EXERCISE GOAL → Read the records below and report each line in which "forhold" occurs.
==== ENTRIES PROVIDED
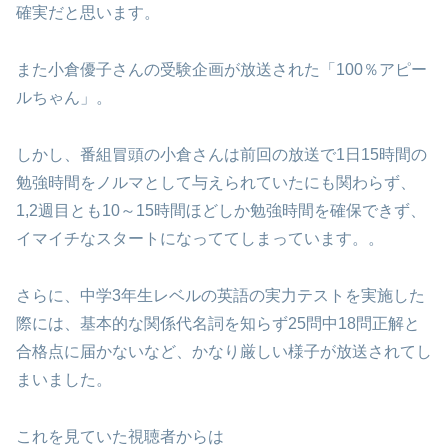
確実だと思います。
また小倉優子さんの受験企画が放送された「100％アピー
ルちゃん」。
しかし、番組冒頭の小倉さんは前回の放送で1日15時間の
勉強時間をノルマとして与えられていたにも関わらず、
1,2週目とも10～15時間ほどしか勉強時間を確保できず、
イマイチなスタートになっててしまっています。。
さらに、中学3年生レベルの英語の実力テストを実施した
際には、基本的な関係代名詞を知らず25問中18問正解と
合格点に届かないなど、かなり厳しい様子が放送されてし
まいました。
これを見ていた視聴者からは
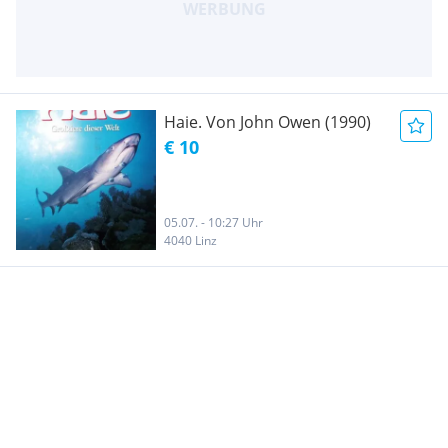
Haie. Von John Owen (1990)
€ 10
05.07. - 10:27 Uhr
4040 Linz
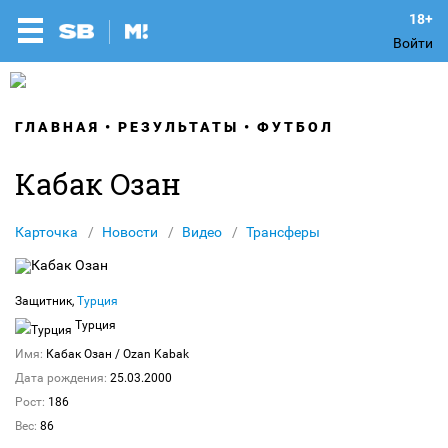
Войти
ГЛАВНАЯ
РЕЗУЛЬТАТЫ
ФУТБОЛ
Кабак Озан
Карточка
Новости
Видео
Трансферы
Защитник,
Турция
Турция
Имя:
Кабак Озан
/ Ozan Kabak
Дата рождения:
25.03.2000
Рост:
186
Вес:
86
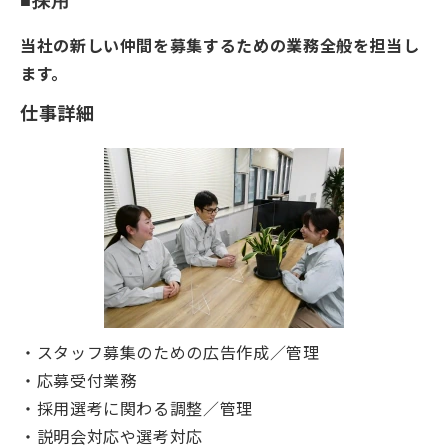
■採用
当社の新しい仲間を募集するための業務全般を担当し
ます。
仕事詳細
・スタッフ募集のための広告作成／管理
・応募受付業務
・採用選考に関わる調整／管理
・説明会対応や選考対応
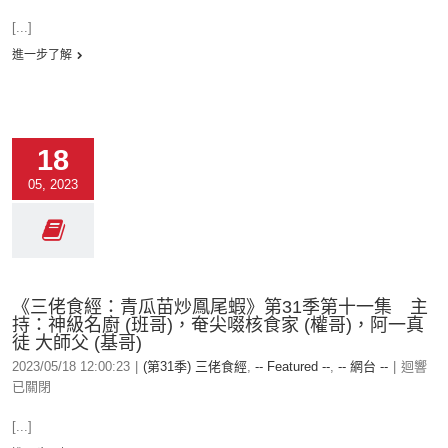
[...]
進一步了解
18
05, 2023
《三佬食經：青瓜苗炒鳳尾蝦》第31季第十一集 主
持：神級名廚 (班哥)，奄尖啜核食家 (權哥)，阿一真
徒 大師父 (基哥)
2023/05/18 12:00:23
|
(第31季) 三佬食經
,
-- Featured --
,
-- 網台 --
|
迴響
已關閉
[...]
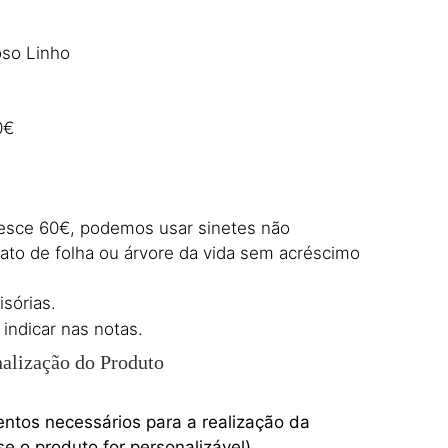
oso Linho
0€
resce 60€, podemos usar sinetes não
ato de folha ou árvore da vida sem acréscimo
sórias.
 indicar nas notas.
alização do Produto
entos necessários para a realização da
e o produto for personalizável)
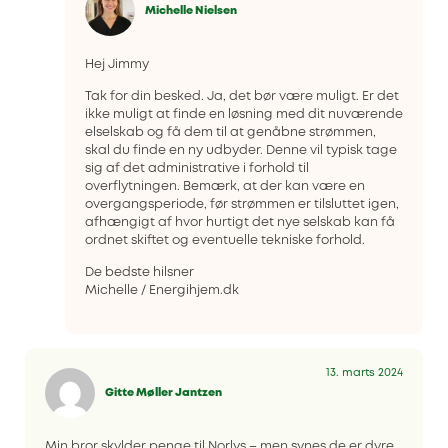
Michelle Nielsen
Hej Jimmy
Tak for din besked. Ja, det bør være muligt. Er det
ikke muligt at finde en løsning med dit nuværende
elselskab og få dem til at genåbne strømmen,
skal du finde en ny udbyder. Denne vil typisk tage
sig af det administrative i forhold til
overflytningen. Bemærk, at der kan være en
overgangsperiode, før strømmen er tilsluttet igen,
afhængigt af hvor hurtigt det nye selskab kan få
ordnet skiftet og eventuelle tekniske forhold.
De bedste hilsner
Michelle / Energihjem.dk
13. marts 2024
Gitte Møller Jantzen
Min bror skylder penge til Norlys – men synes de er dyre,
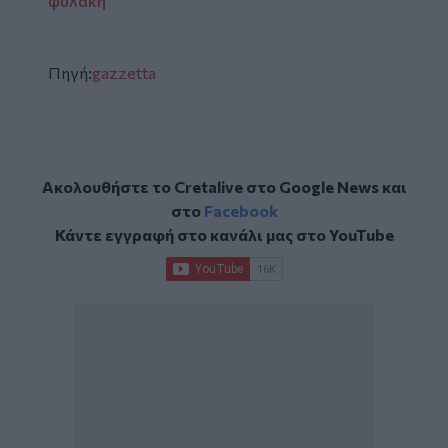
φυλακή
Πηγή:
gazzetta
Ακολουθήστε το Cretalive στο
Google News
και
στο
Facebook
Κάντε εγγραφή στο κανάλι μας στο
YouTube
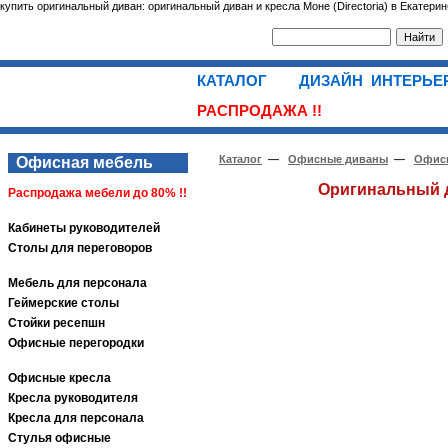
купить оригинальный диван: оригинальный диван и кресла Моне (Directoria) в Екатери
КАТАЛОГ
ДИЗАЙН ИНТЕРЬ
РАСПРОДАЖА !!
Каталог
—
Офисные диваны
—
Офисн
Офисная мебель
Оригинальный д
Распродажа мебели до 80% !!
Кабинеты руководителей
Столы для переговоров
Мебель для персонала
Геймерские столы
Стойки ресепшн
Офисные перегородки
Офисные кресла
Кресла руководителя
Кресла для персонала
Стулья офисные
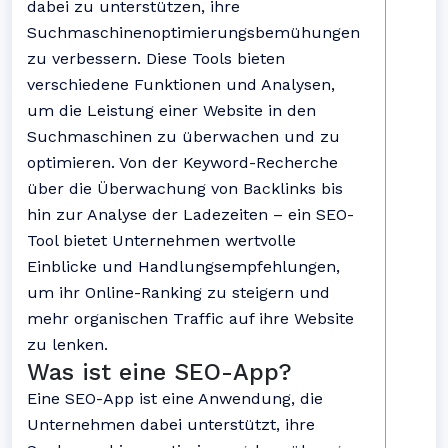
dabei zu unterstützen, ihre
Suchmaschinenoptimierungsbemühungen
zu verbessern. Diese Tools bieten
verschiedene Funktionen und Analysen,
um die Leistung einer Website in den
Suchmaschinen zu überwachen und zu
optimieren. Von der Keyword-Recherche
über die Überwachung von Backlinks bis
hin zur Analyse der Ladezeiten – ein SEO-
Tool bietet Unternehmen wertvolle
Einblicke und Handlungsempfehlungen,
um ihr Online-Ranking zu steigern und
mehr organischen Traffic auf ihre Website
zu lenken.
Was ist eine SEO-App?
Eine SEO-App ist eine Anwendung, die
Unternehmen dabei unterstützt, ihre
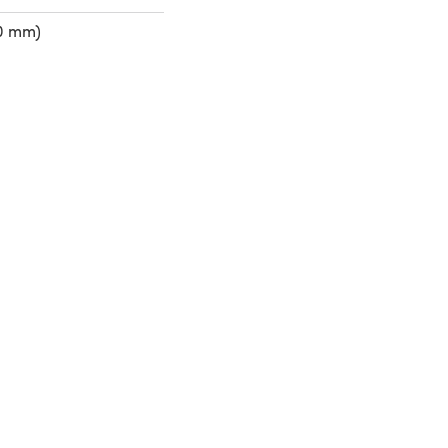
50 mm)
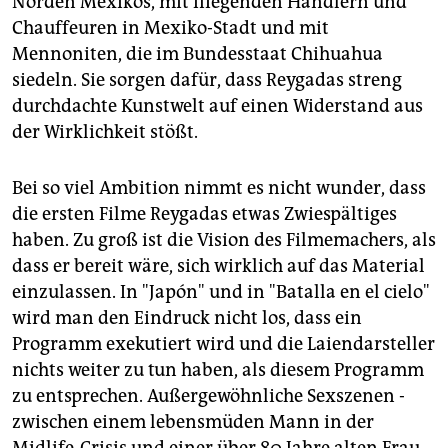
Norden Mexikos, mit fliegenden Händlern und
Chauffeuren in Mexiko-Stadt und mit
Mennoniten, die im Bundesstaat Chihuahua
siedeln. Sie sorgen dafür, dass Reygadas streng
durchdachte Kunstwelt auf einen Widerstand aus
der Wirklichkeit stößt.
Bei so viel Ambition nimmt es nicht wunder, dass
die ersten Filme Reygadas etwas Zwiespältiges
haben. Zu groß ist die Vision des Filmemachers, als
dass er bereit wäre, sich wirklich auf das Material
einzulassen. In "Japón" und in "Batalla en el cielo"
wird man den Eindruck nicht los, dass ein
Programm exekutiert wird und die Laiendarsteller
nichts weiter zu tun haben, als diesem Programm
zu entsprechen. Außergewöhnliche Sexszenen -
zwischen einem lebensmüden Mann in der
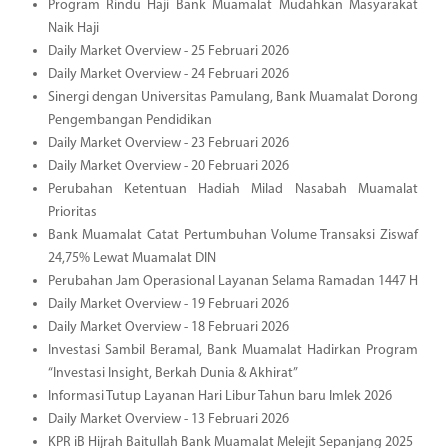
Program Rindu Haji Bank Muamalat Mudahkan Masyarakat
Naik Haji
Daily Market Overview - 25 Februari 2026
Daily Market Overview - 24 Februari 2026
Sinergi dengan Universitas Pamulang, Bank Muamalat Dorong
Pengembangan Pendidikan
Daily Market Overview - 23 Februari 2026
Daily Market Overview - 20 Februari 2026
Perubahan Ketentuan Hadiah Milad Nasabah Muamalat
Prioritas
Bank Muamalat Catat Pertumbuhan Volume Transaksi Ziswaf
24,75% Lewat Muamalat DIN
Perubahan Jam Operasional Layanan Selama Ramadan 1447 H
Daily Market Overview - 19 Februari 2026
Daily Market Overview - 18 Februari 2026
Investasi Sambil Beramal, Bank Muamalat Hadirkan Program
“Investasi Insight, Berkah Dunia & Akhirat”
Informasi Tutup Layanan Hari Libur Tahun baru Imlek 2026
Daily Market Overview - 13 Februari 2026
KPR iB Hijrah Baitullah Bank Muamalat Melejit Sepanjang 2025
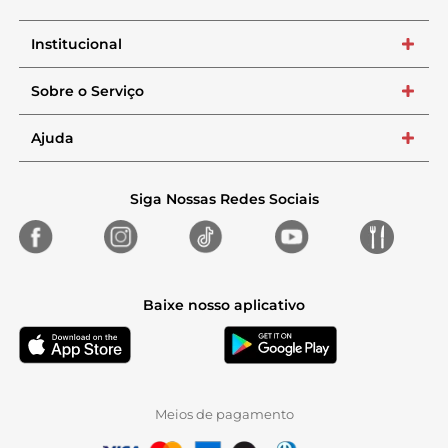
Institucional
+
Sobre o Serviço
+
Ajuda
+
Siga Nossas Redes Sociais
Baixe nosso aplicativo
Meios de pagamento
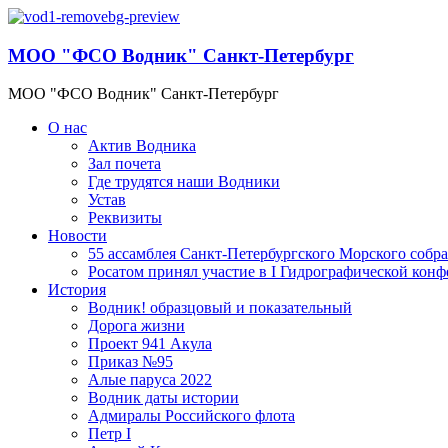
МОО "ФСО Водник" Санкт-Петербург
МОО "ФСО Водник" Санкт-Петербург
О нас
Актив Водника
Зал почета
Где трудятся наши Водники
Устав
Реквизиты
Новости
55 ассамблея Санкт-Петербургского Морского собр
Росатом принял участие в I Гидрографической кон
История
Водник! образцовый и показательный
Дорога жизни
Проект 941 Акула
Приказ №95
Алые паруса 2022
Водник даты истории
Адмиралы Российского флота
Петр I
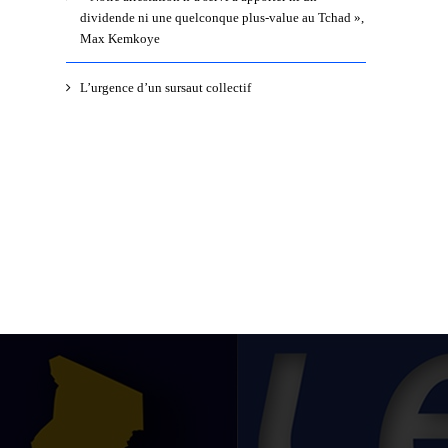
dividende ni une quelconque plus-value au Tchad »,
Max Kemkoye
L’urgence d’un sursaut collectif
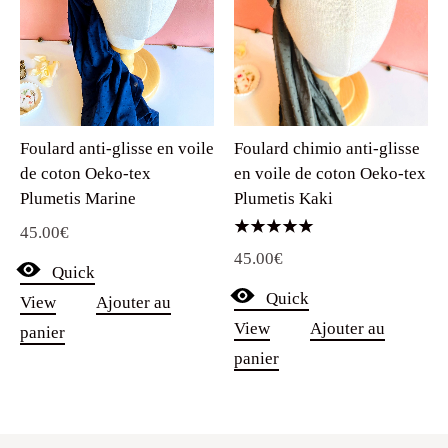
Foulard anti-glisse en voile
Foulard chimio anti-glisse
de coton Oeko-tex
en voile de coton Oeko-tex
Plumetis Marine
Plumetis Kaki
45.00
€
Note
45.00
€
5.00
Quick
sur 5
Quick
View
Ajouter au
View
Ajouter au
panier
panier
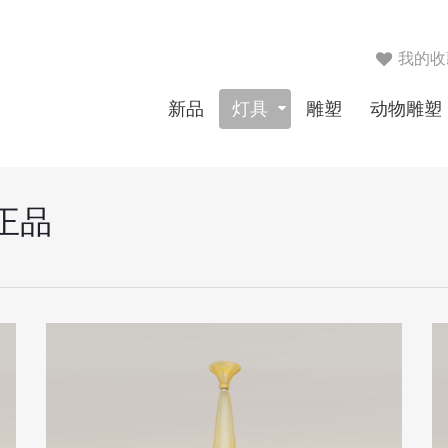
我的收藏列
新品
灯具
雕塑
动物雕塑
正品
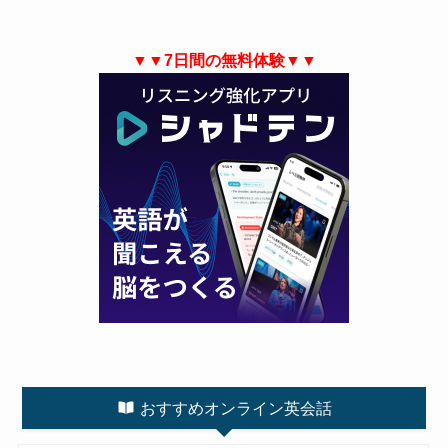
▼▼7日間の無料体験▼▼
おすすめオンライン英会話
========
SOLUTION TO THE PROBLEM →
sig af det administrative i forhold til
ordnet skiftet og eventuelle tekniske forhold.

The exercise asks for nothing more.